Former Kyrgyz President Askar Akaev (file photo)
Former Kyrgyz President Askar Akaev (file photo)

BISHKEK -- The ousted first president of independent Kyrgyzstan has returned from Russian exile to Bishkek for questioning in connection with an investigation into possible corruption around one of the world's biggest gold mines.

It is ex-President Askar Akaev's first trip to the post-Soviet Central Asian republic since he fled peaceful pro-democracy rallies in 2005.

He was immediately taken to Kyrgyzstan's State Committee for National Security (UNMK), which said he was sought in connection with a probe into the development of the Kumtor gold mine.

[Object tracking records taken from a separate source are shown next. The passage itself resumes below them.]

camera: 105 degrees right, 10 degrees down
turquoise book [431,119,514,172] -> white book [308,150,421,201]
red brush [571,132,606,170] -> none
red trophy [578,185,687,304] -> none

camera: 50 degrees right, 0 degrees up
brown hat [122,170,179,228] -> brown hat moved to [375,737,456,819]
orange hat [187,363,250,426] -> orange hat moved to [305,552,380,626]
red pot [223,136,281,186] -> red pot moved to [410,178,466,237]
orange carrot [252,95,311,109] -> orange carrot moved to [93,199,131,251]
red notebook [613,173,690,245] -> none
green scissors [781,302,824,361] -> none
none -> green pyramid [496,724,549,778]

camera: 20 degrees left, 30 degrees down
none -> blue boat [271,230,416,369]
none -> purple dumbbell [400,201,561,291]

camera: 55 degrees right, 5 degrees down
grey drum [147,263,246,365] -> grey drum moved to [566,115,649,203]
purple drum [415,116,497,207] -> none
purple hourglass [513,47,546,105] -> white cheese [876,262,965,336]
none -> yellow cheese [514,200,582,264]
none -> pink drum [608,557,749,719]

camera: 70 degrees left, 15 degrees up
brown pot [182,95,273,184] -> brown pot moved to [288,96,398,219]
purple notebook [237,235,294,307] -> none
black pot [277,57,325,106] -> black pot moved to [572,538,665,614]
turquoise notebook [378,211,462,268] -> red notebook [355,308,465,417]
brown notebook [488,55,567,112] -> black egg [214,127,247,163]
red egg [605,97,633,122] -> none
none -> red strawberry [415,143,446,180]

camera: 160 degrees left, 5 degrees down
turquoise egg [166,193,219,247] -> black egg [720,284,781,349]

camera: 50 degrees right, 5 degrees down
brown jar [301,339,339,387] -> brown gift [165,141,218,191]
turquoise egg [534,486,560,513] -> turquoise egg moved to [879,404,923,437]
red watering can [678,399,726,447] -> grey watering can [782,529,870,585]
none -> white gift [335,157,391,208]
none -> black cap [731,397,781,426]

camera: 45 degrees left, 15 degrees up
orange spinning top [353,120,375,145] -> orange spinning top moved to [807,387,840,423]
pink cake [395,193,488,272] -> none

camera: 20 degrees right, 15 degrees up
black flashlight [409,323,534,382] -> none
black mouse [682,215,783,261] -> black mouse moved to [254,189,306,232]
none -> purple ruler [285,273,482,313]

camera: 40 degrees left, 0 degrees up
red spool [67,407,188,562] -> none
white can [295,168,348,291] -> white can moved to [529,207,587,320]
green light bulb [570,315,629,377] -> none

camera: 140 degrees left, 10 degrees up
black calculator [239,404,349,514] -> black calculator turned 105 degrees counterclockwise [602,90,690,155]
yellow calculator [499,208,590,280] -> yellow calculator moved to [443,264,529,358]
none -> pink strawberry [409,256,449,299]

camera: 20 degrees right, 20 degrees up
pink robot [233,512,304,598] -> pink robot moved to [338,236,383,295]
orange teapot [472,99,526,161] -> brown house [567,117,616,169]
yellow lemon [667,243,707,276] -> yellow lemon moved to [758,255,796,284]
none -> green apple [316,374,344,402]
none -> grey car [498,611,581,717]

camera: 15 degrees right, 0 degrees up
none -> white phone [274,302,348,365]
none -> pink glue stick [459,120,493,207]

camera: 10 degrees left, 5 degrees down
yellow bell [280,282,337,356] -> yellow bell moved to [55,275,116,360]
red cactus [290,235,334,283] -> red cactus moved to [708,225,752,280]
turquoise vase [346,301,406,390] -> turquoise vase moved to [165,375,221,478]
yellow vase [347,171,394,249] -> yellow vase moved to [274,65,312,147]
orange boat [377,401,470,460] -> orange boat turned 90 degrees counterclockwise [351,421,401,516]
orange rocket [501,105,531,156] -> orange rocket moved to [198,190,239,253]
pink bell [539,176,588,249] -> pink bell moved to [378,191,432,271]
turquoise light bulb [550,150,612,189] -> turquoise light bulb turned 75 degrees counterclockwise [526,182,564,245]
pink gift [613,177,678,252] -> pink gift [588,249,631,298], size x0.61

After the questioning, Akaev told journalists outside the UKMK offices that he was "very happy" to be back in his native country and thanked President Sadyr Japarov for "allowing" him to visit Bishkek.

Akaev did not elaborate on the investigation or questioning, saying that the probe is still under way and adding, "I came to help the government with the investigations and further development of our country."

He also said that "there might have been some mistakes" during his tenure as Kyrgyzstan’s president.

Kumtor has been a target of financial and environmental disagreements for years and is currently the subject of an ongoing battle for control between the Kyrgyz state and the mine's operator, Canadian Centerra Gold.

UKMK chief Kamchybek Tashiev said on July 8 that Akaev and another exiled former Kyrgyz president, Kurmanbek Bakiev, had been added to the international wanted list as part of the Kumtor corruption probe.

Tashiev said the Kyrgyz government intends to prove in international court that Centerra Gold paid bribes to top Kyrgyz officials.

Akaev fled to Russia during the so-called Tulip Revolution in 2005.

Bakiev has been in exile in Belarus since being toppled by anti-government protests in 2010.

The giant Kumtor gold project has been the focus of international attention since a new Kyrgyz government moved to temporarily take over operations at the mine over what President Japarov said was a necessary move to remedy environmental and safety violations.

In May, the Kyrgyz government approved a law allowing it to take control for up to three months of any company that operates under a concession agreement in Kyrgyzstan if that firm violates environmental regulations, endangers the local environment or the lives of people, or causes other significant damage.

Centerra has called the Kyrgyz actions "wrongful and illegal" and said in July that it had filed additional arbitration claims against the government in Bishkek over Kumtor.

In recent months, Kyrgyz authorities have arrested several former officials and current lawmakers in connection with the case.

Akaev was president from 1990-2005 but since his departure had avoided returning to Kyrgyzstan even for the burial of close relatives.